ОТРЫВОК ТЕКСТА:
────────────────────
— Кстати, о поэзии, — сказал напоследок. — Никарагуанскую армию Сандино звали «армией поэтов». Любимым занятием сандинистов было соревнование в чтении стихов Рубена Дарио, о котором Пабло Неруда, обожающий вашу страну и Маркеса, говорил: «Латиноамериканцы без Дарио вообще не умели бы говорить». Сандино любил стихи Дарио до безумия — и считал, что просто обязан всех
— В смысле — насильно? В этом следовал ему и Че Гевара?
— Когда герильерос занимали селение или город, обязательным элементом пропаганды было чтение стихов Дарио. Особенно любили сандинисты, понятно, те стихи Дарио, которые были официально запрещены, — за «подрывную направленность». Например, «Рузвельту»: «США, вот в грядущем / захватчик прямой / простодушной Америки нашей, туземной по крови… / Ты прогресс выдаёшь за болезнь вроде тифа, / нашу жизнь за пожар выдаёшь, / уверяешь, что, пули свои рассылая, / ты готовишь грядущее. / Ложь!..»
— Да уж… — отозвался я, пытаясь понять, не подтрунивает ли тонко аргентинец-француз Кортасар — сам сложнейший и тончайший поэт-метаметафорист с очевидным релятивистским уклоном. Хотелось спросить: «Вы это серьёзно, Хулио?» Но он не шутил, он был даже как-то вдохновенно, возвышенно, по-чегеваровски торжествен. И я задумался над тем, что мы, европейцы, всё-таки очень далеки от латиноамериканского видения и восприятия мира, их менталитета.
────────────────────
ЗАДАНИЕ:
Переведите на английский язык предложение из отрывка о стихах Рубена Дарио: «Никарагуанскую армию Сандино звали „армией поэтов“.»

ПРЕДСТАВЛЕННЫЕ СВЕДЕНИЯ:
────────────────────
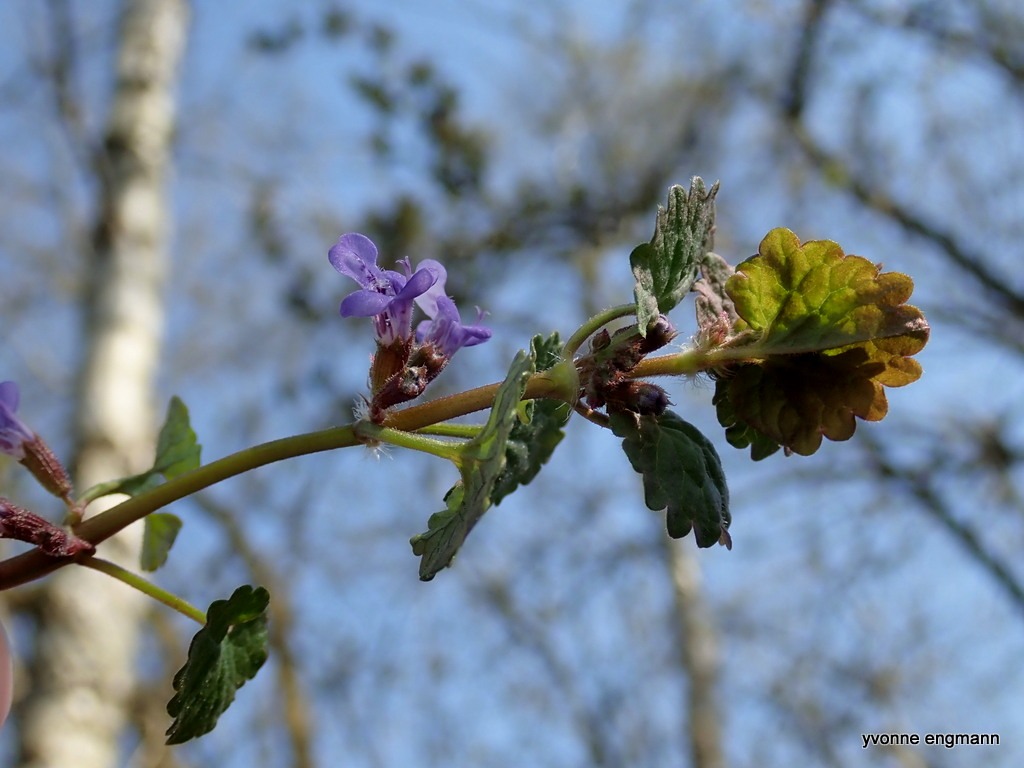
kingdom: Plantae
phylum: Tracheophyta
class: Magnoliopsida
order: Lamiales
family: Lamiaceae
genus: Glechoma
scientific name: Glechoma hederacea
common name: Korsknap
────────────────────
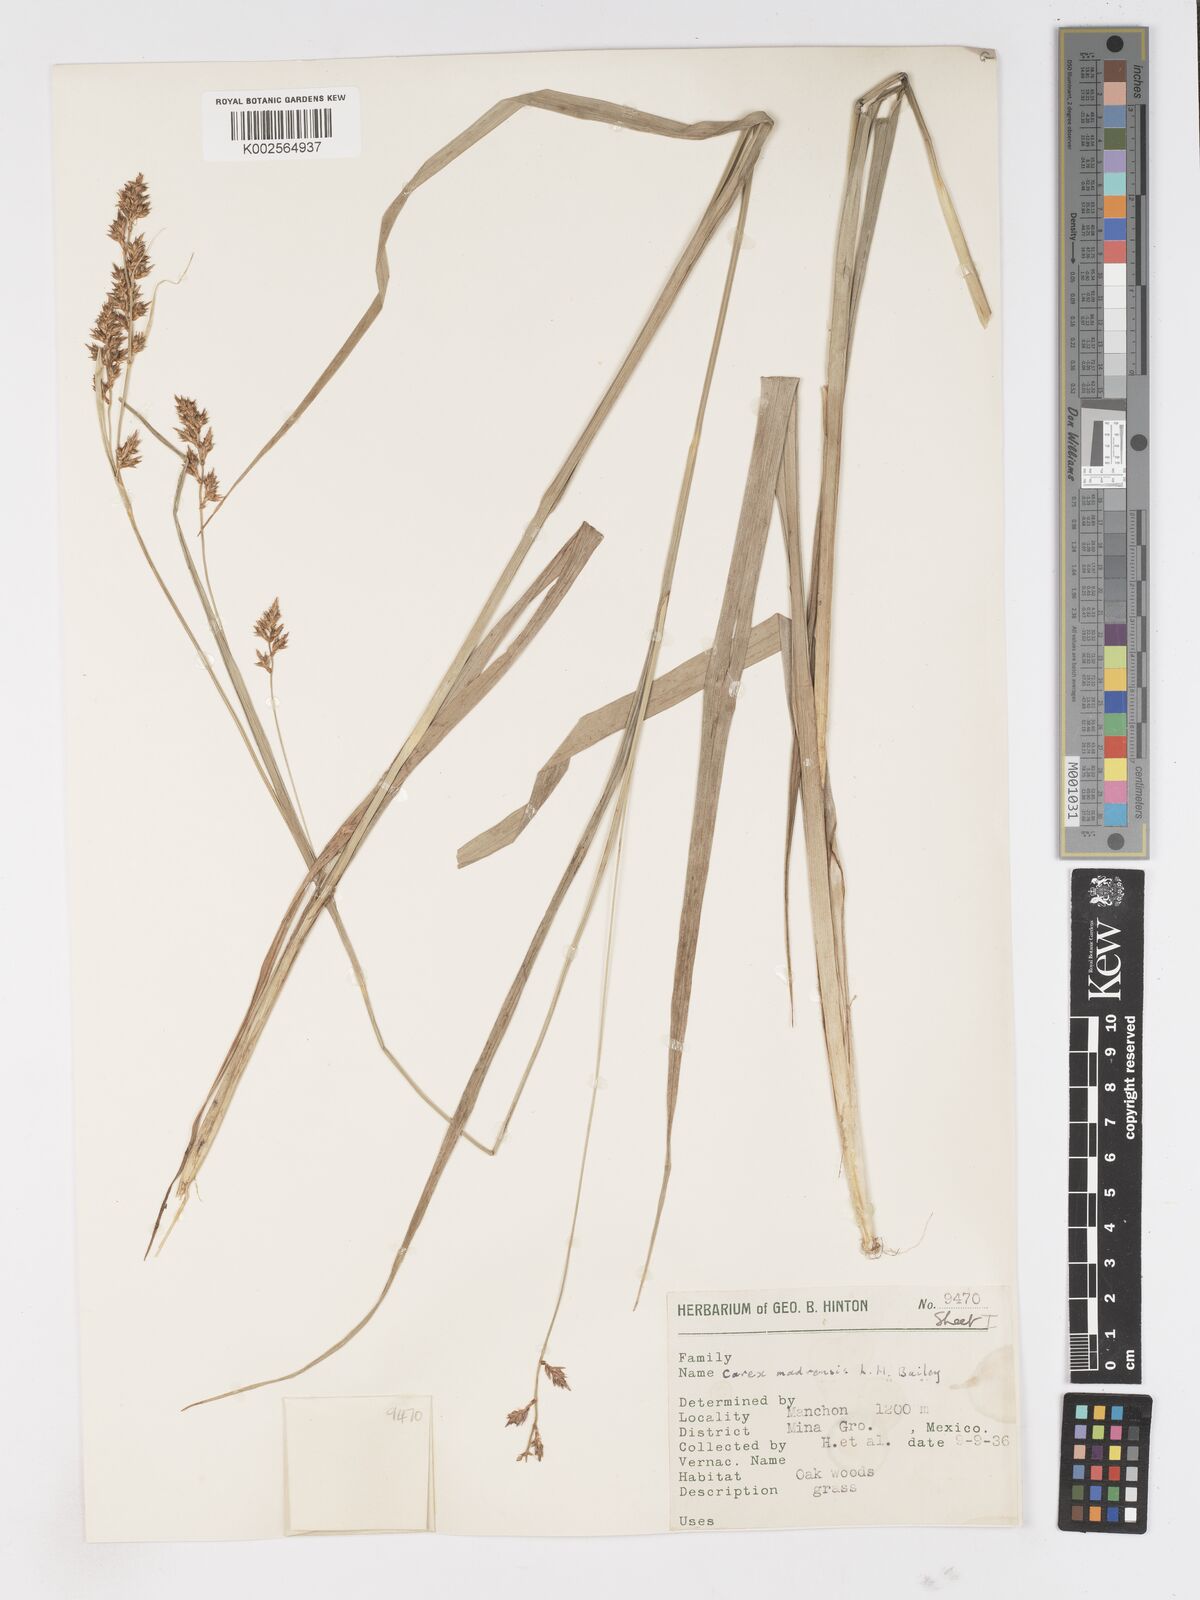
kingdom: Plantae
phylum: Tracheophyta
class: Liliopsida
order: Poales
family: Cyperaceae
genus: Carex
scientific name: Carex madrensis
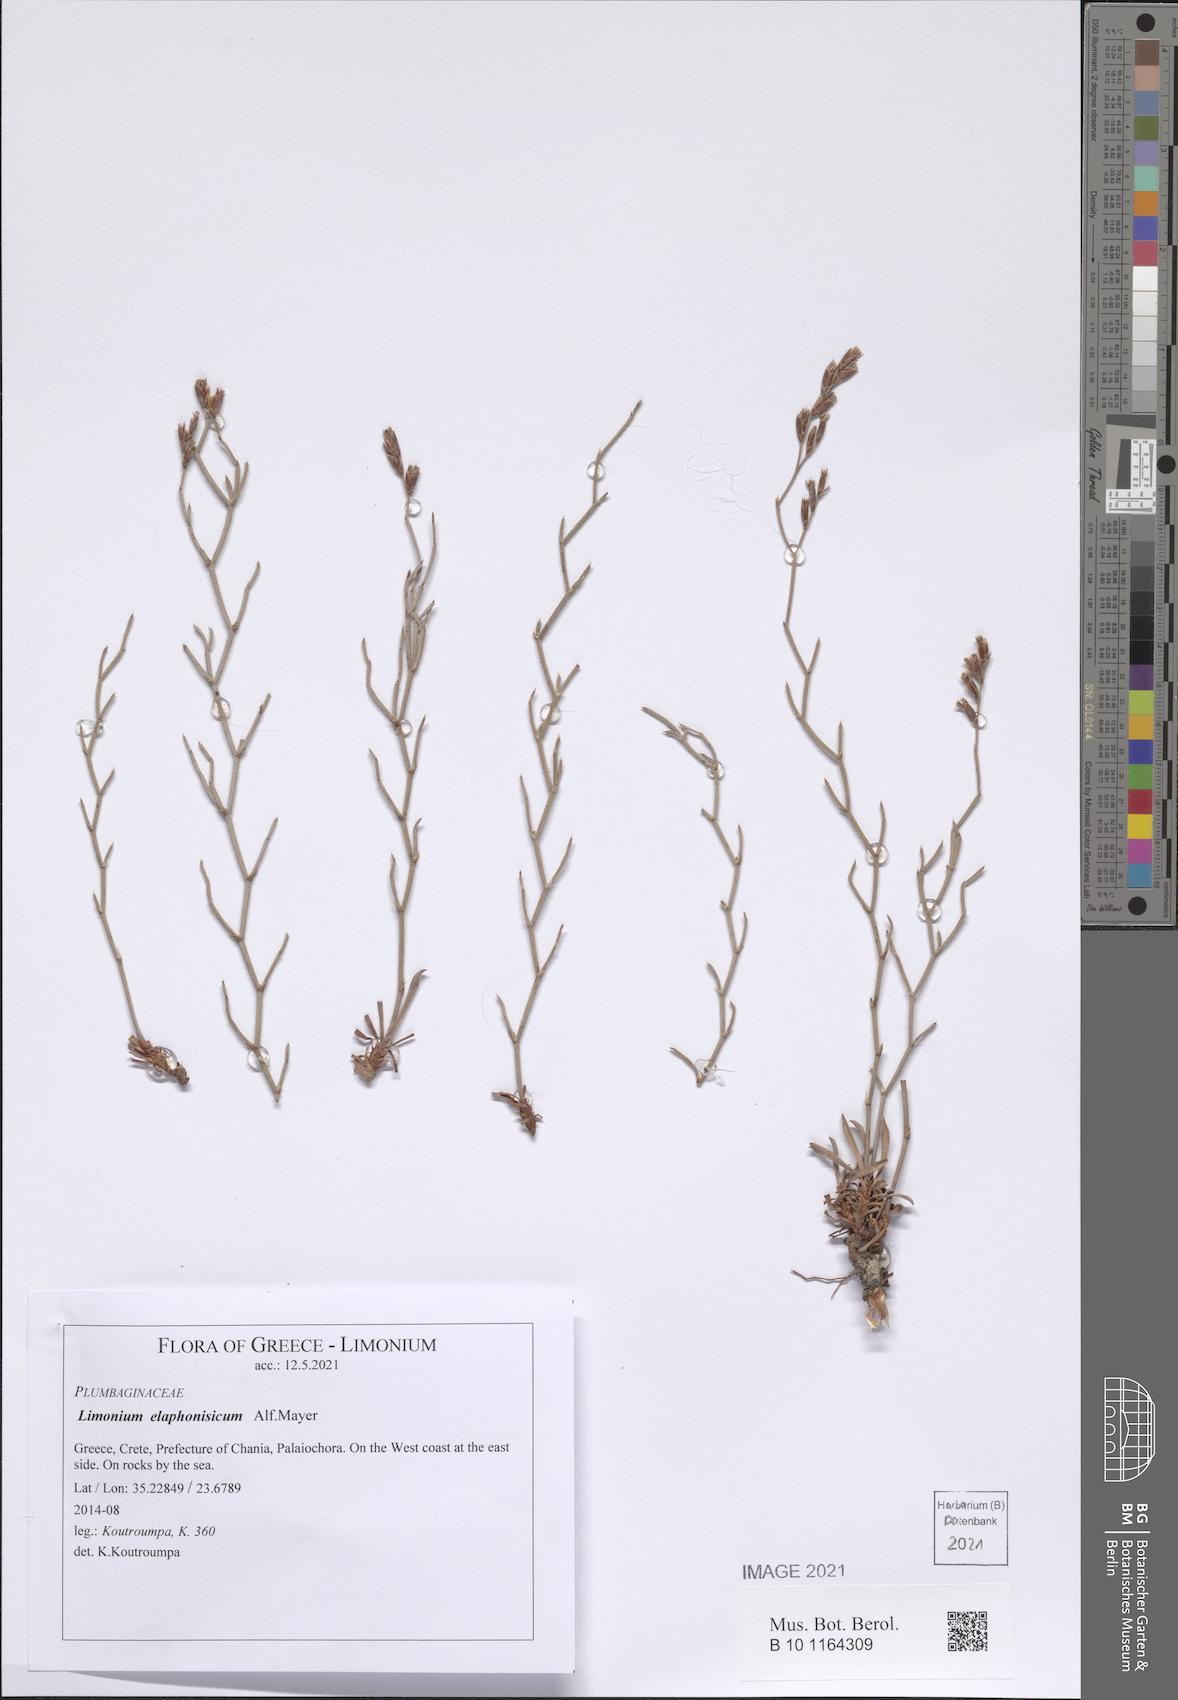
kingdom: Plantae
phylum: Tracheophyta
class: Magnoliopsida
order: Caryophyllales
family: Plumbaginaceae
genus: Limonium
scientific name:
────────────────────
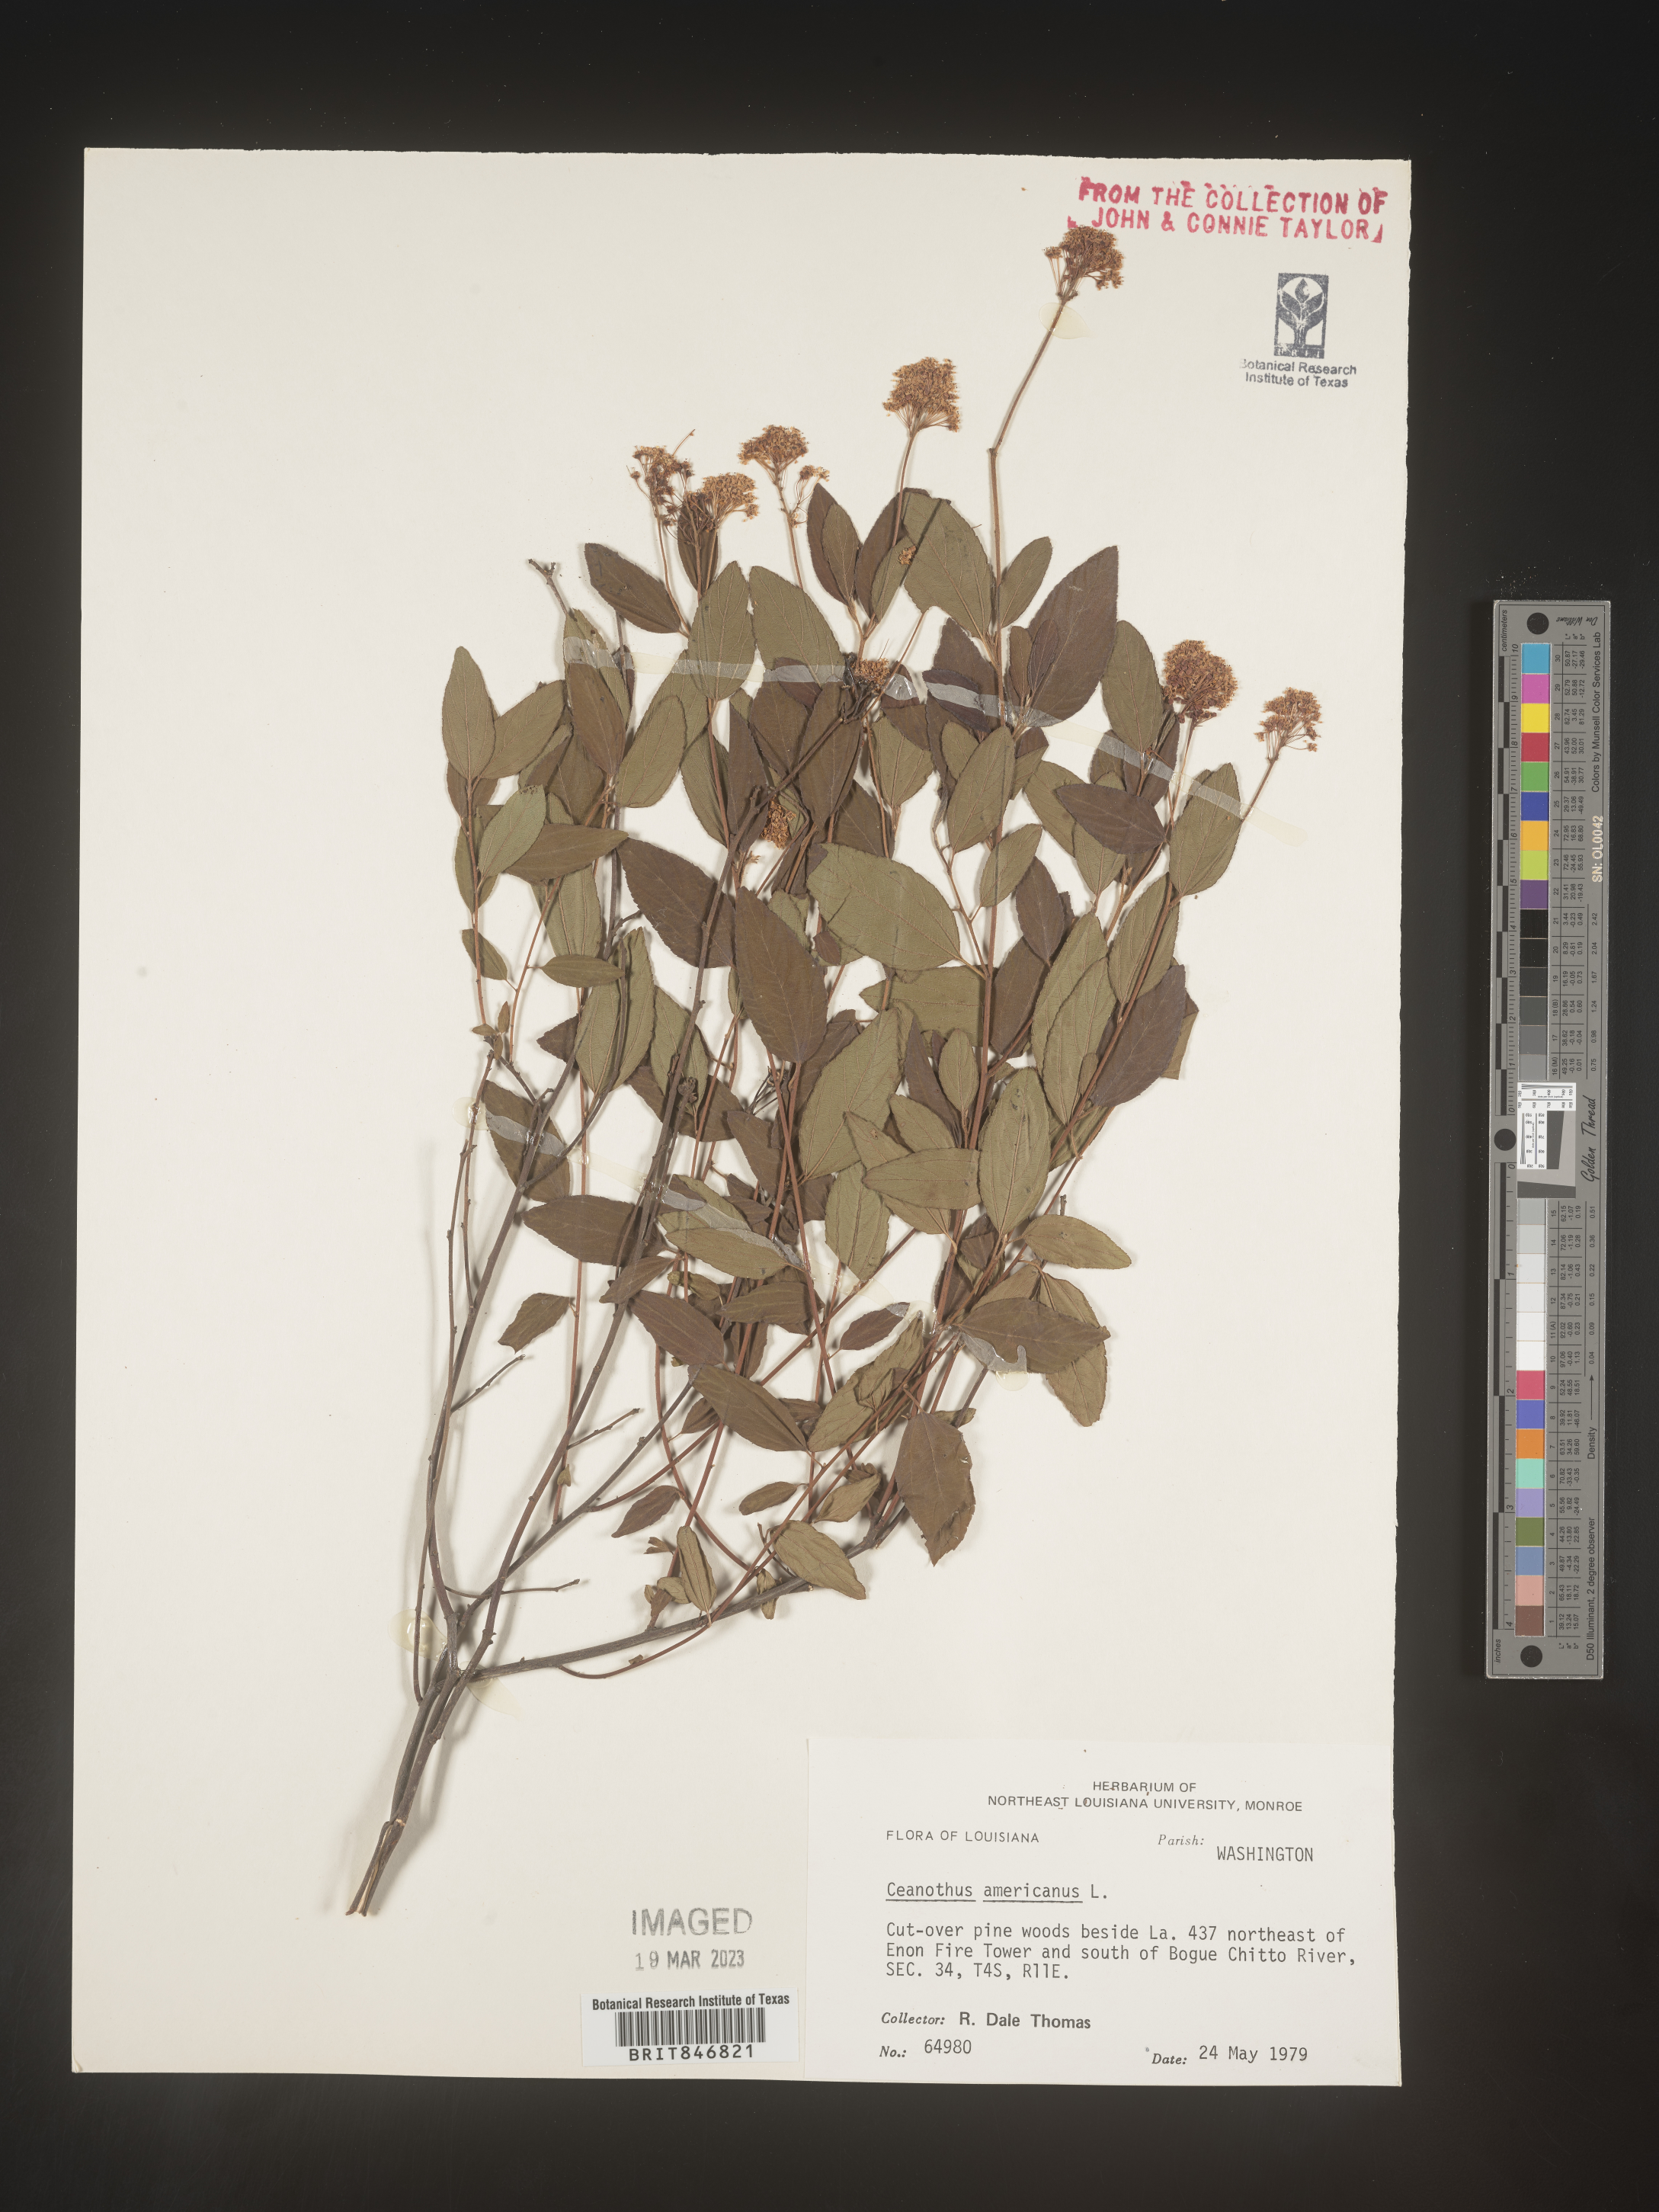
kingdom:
────────────────────
ПИСЬМЕННЫЙ ОТВЕТ:
Sandino's Nicaraguan army was called "the army of poets."